Segment Open
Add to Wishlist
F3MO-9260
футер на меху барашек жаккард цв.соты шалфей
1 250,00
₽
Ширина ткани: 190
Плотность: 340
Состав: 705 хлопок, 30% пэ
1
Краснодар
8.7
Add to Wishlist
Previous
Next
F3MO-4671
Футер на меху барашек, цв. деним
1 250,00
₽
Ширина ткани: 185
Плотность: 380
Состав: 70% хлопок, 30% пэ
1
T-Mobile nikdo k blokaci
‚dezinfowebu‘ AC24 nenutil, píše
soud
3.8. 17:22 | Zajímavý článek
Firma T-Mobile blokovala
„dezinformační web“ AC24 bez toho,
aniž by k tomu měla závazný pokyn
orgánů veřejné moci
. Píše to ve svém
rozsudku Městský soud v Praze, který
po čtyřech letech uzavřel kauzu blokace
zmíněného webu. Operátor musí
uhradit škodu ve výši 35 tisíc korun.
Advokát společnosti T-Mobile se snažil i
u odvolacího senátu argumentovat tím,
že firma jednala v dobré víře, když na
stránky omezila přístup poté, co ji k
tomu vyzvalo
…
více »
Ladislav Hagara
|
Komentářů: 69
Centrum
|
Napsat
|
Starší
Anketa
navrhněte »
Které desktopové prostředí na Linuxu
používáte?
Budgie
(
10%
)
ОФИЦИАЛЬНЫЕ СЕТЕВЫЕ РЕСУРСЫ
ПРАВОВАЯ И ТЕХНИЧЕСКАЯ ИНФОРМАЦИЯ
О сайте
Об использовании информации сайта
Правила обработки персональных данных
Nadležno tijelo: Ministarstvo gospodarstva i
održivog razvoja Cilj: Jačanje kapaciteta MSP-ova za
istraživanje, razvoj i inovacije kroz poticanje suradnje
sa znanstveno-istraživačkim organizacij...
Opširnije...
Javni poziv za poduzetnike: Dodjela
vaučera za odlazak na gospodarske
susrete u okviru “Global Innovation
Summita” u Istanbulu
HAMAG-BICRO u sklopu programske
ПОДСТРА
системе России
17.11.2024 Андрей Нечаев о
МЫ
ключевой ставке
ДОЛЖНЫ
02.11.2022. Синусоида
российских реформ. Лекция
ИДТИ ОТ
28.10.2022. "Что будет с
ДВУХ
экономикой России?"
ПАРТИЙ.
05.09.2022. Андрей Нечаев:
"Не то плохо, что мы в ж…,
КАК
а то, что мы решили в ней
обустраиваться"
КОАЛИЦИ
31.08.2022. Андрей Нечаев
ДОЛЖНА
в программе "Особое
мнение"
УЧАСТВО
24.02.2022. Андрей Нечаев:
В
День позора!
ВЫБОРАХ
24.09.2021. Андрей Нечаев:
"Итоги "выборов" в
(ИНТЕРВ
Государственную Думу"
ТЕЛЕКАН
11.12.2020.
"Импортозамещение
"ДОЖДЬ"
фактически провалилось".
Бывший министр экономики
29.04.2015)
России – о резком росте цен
Segment Closed
> Exercise prompt
Could you return all lines from the records that include the word "России"?

> Result of this task
системе России
экономикой России?"
России – о резком росте цен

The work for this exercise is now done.